A UT professor is running for state representative in House District 50, saying he seeks to end “political meddling” from the state in University affairs when in office.
UT lecturer Ramey Ko will be running in March for a seat formerly held by state Rep. Mark Strama, D-Austin, who stepped down in June to head Google Fiber’s operations in Austin. The district encompasses parts of Austin, Round Rock, Pflugerville and Manor.
A lawyer and municipal court judge, Ko teaches a course on Asian Americans and the law in the Center for Asian American Studies.
Born in Denton, Texas to Taiwanese immigrants, Ko said his first political act was at the age of 11 when he sent a three-page letter to President George H.W. Bush asking him to do more to protect the environment.
Although UT’s campus is not located in HD 50, Ko said the University is a “crown jewel” for Travis County and many Austin residents are in HD 50. Ko said budget cuts and increasing tuition rates are issues he hopes to combat by running for office.
Public funding to UT made up 47 percent of the school's budget in 1984. In 2012, it made up 17 percent of the budget. Average in-state tuition per semester has also increased from $3,500 in 2004 to $4,895 this year since UT’s tuition was deregulated in 2003, according to the University Budget Office.
“Professors are uncertain about their futures, students don’t know if they’re going to have sufficient financial aid, the cost of attending UT has skyrocketed in the last decade,” Ko said. “Part of my job as a legislator is going to be to fight for UT, to make sure we have the resources we need to remain a top institution.”

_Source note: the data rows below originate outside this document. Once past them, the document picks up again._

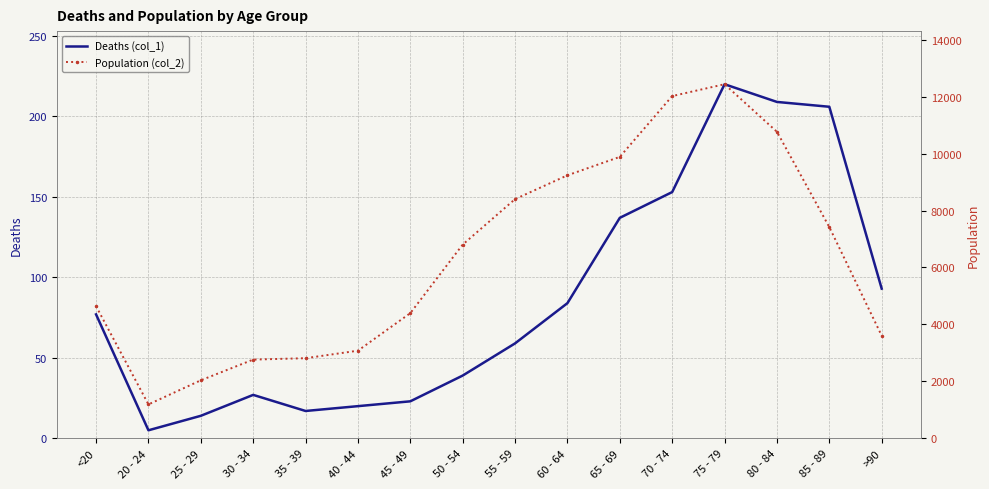

The value of Population (col_2) at 45 - 49 is 4396. True or false?

True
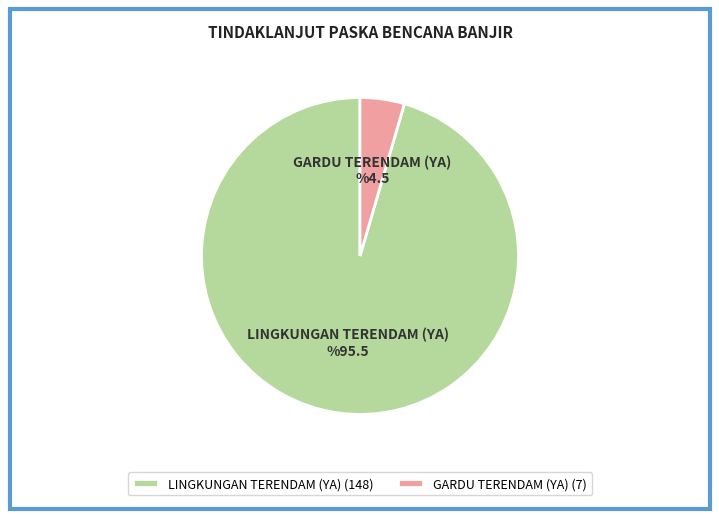

What is the ratio of the value at LINGKUNGAN TERENDAM (YA) to the value at GARDU TERENDAM (YA)?

21.1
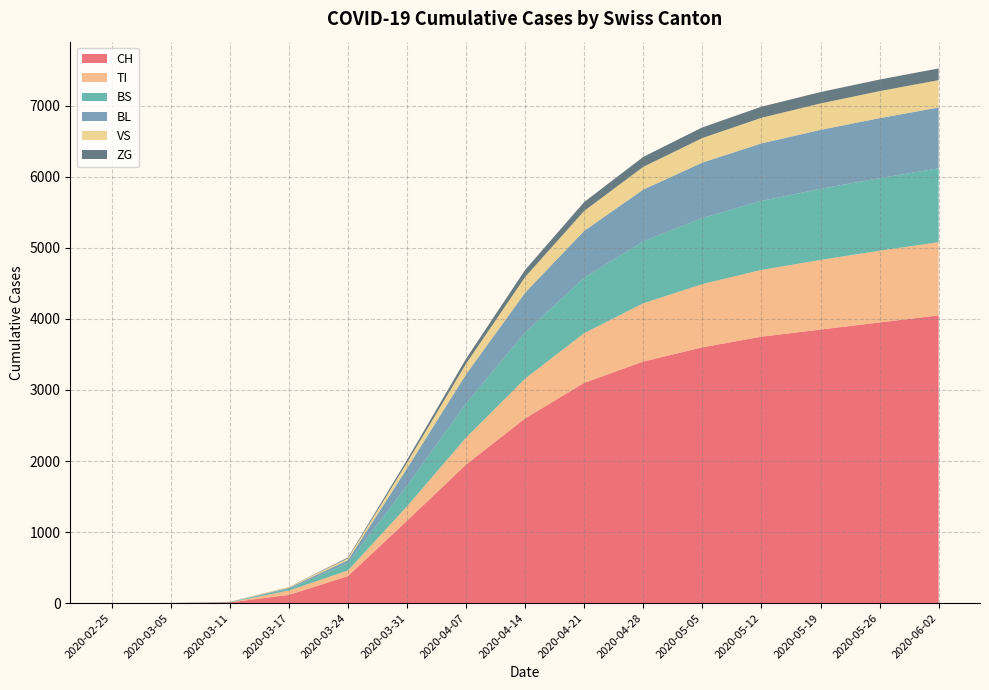

Reading right to left, extract all data points from this chart.

CH: 4050	3950	3850	3750	3600	3400	3100	2600	1950	1160	380	116	11	2	0
TI: 1030	1010	980	940	890	820	700	560	380	202	80	62	0	0	0
BS: 1040	1020	1000	970	930	870	780	650	480	292	105	25	4	0	0
BL: 855	845	830	810	780	730	660	560	410	242	40	13	2	0	0
VS: 385	380	372	360	345	320	280	220	150	81	25	11	3	2	2
ZG: 165	163	160	156	150	140	125	100	70	39	12	1	0	0	0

Ko criticized what he called the absolutist mentality of some lawmakers. He said the state’s current relationship with UT is preventing it from producing a workforce able to work in cutting-edge fields and benefit the state’s economy.
“If we politicize the running of our universities, it produces bad scholarship and administrative problems – it’s a not a good path to go down,” Ko said. “To me, there’s an obvious connection between investing in education and building a strong economy. Texas was an oil and gas state for a long time, but it can’t stay that way forever.”
Gary Susswein, spokesman for the University, said Ko would not be able to teach during legislative sessions if elected.
However, Ko said he hopes to make arrangements to stay involved with the University, citing his love of teaching and students.
“[Teaching] keeps me in touch with the pulse of the University,” Ko said. “And as a legislator who represents Travis County, that’s going to be part of my job.”
Ko said student voters could realize their political potential in the coming years, saying young people were often unaware of the tremendous political influence they can have by devoting their energy to elections.
“The media often says that young people don’t vote, that we don’t pay attention,” Ko said. “And while that may be true sometimes, students have had huge impacts in the past."
Correction on June 21: An earlier version of this article incorrectly stated Ramey Ko was running in the Nov. 5 special election to fulfill the remainder of Strama's term. He is actually running in the 2014 March primary.